The second part of the new strategy was to slice the portfolio differently, Birch said.
Prior to the revamp – which LD finished at the beginning of this month – the portfolio was divided between four external active managers: one for emerging equities, another for Danish equities, one for global equities, and one for environmental equities. Alongside these active mandates, LD also had an index manager for global equities.
LD has now created four risk buckets:
- Pure beta, containing indexed equities with no tracking error risk but no potential outperformance;
- ‘Beta plus’, comprising factor investments (currently enhanced index) with relatively low tracking error and potential for small outperformance;
- Core alpha, with higher tracking error and higher outperformance potential;
- Special alpha, containing off-benchmark bets and themes with high tracking error and high outperformance potential.
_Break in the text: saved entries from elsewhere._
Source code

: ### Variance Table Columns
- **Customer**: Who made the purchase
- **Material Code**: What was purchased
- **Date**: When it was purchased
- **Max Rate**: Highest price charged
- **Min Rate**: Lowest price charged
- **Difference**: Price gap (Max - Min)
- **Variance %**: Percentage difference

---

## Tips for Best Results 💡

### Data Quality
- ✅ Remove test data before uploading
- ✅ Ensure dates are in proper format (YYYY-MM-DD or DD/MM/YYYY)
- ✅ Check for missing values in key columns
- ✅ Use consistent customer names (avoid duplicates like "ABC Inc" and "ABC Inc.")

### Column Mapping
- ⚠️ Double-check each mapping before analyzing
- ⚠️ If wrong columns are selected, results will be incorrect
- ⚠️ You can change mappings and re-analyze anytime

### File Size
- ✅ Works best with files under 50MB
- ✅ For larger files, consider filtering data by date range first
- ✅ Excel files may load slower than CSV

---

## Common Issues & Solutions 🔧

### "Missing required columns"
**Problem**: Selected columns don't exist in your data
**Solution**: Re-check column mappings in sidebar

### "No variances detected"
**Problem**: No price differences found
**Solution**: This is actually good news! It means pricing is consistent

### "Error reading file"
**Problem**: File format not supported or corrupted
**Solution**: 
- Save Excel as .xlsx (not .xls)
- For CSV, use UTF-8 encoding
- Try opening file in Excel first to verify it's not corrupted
“We have categorised our existing managers so that they each belong in one of the buckets,” Birch said.
For example, Danish equities are categorised as special alpha, while the global developed markets manager is in the core alpha bucket.
“Now they are each scaled in such a way that no bucket will hurt performance if that specific type of risk doesn’t perform well that year,” Birch said.
Based on analysis, LD has weighted the portfolio so that the most risky slice – special alpha – has the smallest weighting in allocation terms. Those with the least tracking error and the most stable securities have the biggest weighting.
“At least once a year, we will re-balance our equity portfolio,” he said.
While this takes care of the strategic side of equities for LD, Birch said other changes have been made to the tactical side.
Whereas tactical allocation was previously done by overweighting a certain mandate, it will now be done through a TAA overlay portfolio with derivatives, allowing swift changes to overall equities exposure based on LD’s view of changing risks in the market environment.
The overhaul has not been aimed at insourcing more investment operations, Birch emphasised.
“We have actually increased our corporation with colleagues in the pension business in Denmark and taken in more managers,” he said, adding that strategic planning and TAA have always been done in-house.